Protecting your location’s territory is an important aspect of being a franchise owner that regular business owners don’t get an opportunity to experience. The best way to do this is to ensure there are clauses written into your Franchise Agreement that give you an assigned and exclusive territory. Owning an exclusive territory will restrict other franchise owners (those of the same franchise brand) from competing with you inside your assigned territory. Some franchises offer an exclusive territory as part of the Agreement while others may leave that open to negotiation.
When should you pursue location protection and when shouldn’t you? It depends solely on the type of franchise and market.
Take a popular coffee franchise for an example. In one small town, there might be six or seven of these franchises, some may be owned by the same franchisee and others not. None of the stores have protected territories written into their contracts– but they also really don’t need it.
Consider the products they are selling: coffee and breakfast foods–people want them easily accessible so they can get that morning cup of joe wherever they are. Customers may stop into different locations as their daily routine takes them into different neighborhoods. Many customers stop in more than once a day at the location nearest their office. It also might be a weekly treat on weekends for a family to have a dozen donuts at the location near home.
Customers likely go to the nearest shop to them, their work, or on their route. They don’t usually have loyalties to one particular shop other than what’s convenient. As long as the area has enough market for coffee shops to sustain all of the stores, every store can be successful. In these cases, being able to get a consistently good cup of coffee at different locations is probably a benefit to all the shops.
Quality real estate comes into play more highly for franchises without territory guarantees. That’s why for many restaurant franchises, it doesn’t matter as much if you have protected territory but rather where your franchise is located in relation to customers.
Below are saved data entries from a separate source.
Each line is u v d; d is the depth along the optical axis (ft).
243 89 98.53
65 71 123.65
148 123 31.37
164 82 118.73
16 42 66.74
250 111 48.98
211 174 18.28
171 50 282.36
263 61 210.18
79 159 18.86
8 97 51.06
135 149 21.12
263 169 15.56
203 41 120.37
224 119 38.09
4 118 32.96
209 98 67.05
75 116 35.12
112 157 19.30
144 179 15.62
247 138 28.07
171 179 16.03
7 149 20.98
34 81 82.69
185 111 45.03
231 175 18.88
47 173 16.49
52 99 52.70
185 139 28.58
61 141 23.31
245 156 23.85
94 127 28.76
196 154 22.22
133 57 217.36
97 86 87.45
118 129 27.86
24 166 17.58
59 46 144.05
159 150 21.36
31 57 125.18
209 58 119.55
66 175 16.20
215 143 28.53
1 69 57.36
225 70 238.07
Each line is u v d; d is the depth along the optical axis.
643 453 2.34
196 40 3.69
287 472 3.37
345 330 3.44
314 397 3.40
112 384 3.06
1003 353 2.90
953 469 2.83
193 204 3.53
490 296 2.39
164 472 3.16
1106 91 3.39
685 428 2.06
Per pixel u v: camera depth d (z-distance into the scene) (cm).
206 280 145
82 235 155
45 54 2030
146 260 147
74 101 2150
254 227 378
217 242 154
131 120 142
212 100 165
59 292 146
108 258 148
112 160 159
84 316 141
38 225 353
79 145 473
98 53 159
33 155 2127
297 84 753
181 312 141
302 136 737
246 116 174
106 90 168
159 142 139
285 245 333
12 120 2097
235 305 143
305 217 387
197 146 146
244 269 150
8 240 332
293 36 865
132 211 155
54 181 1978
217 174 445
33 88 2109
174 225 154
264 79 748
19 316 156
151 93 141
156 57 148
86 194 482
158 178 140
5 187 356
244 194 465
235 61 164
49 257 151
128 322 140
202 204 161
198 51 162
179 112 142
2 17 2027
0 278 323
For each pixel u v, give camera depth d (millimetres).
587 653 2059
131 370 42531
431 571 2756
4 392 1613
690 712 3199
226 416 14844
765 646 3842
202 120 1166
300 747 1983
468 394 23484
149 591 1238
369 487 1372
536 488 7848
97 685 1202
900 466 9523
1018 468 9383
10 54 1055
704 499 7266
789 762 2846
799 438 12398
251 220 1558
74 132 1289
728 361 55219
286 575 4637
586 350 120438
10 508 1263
Franchises like educational or fitness franchises are different. They don’t profit from the spur of the moment desires of customers. Instead, they provide a service that would be in competition with other nearby branches of the same franchise. People planning to invest in this type of franchise should pursue territory protections to maximize profits for the individual store. These types of franchises depend on relationships with customers and on providing a service. The nature of the business, combined with a smaller market, means that these franchises depend more on being the sole franchise than on being in a great location. Customers will search a bit harder for personal services they need from someone they like – probably not for coffee from a particular barista.
There are two sides to the protected territory story. As a franchisor, you want the overall gross sales from all stores to be as high as possible. As a franchisee who might only own one, you want to maximize on your profits at your particular store and want limited competition to dip into your sales figures. For a franchisor that means opening as many stores as possible, whereas for a franchisee it means protecting sales.
Negotiating with full awareness of both these viewpoints will probably be most successful. Either way, it’s worth discussing it with potential franchisors while you’re deciding among your options.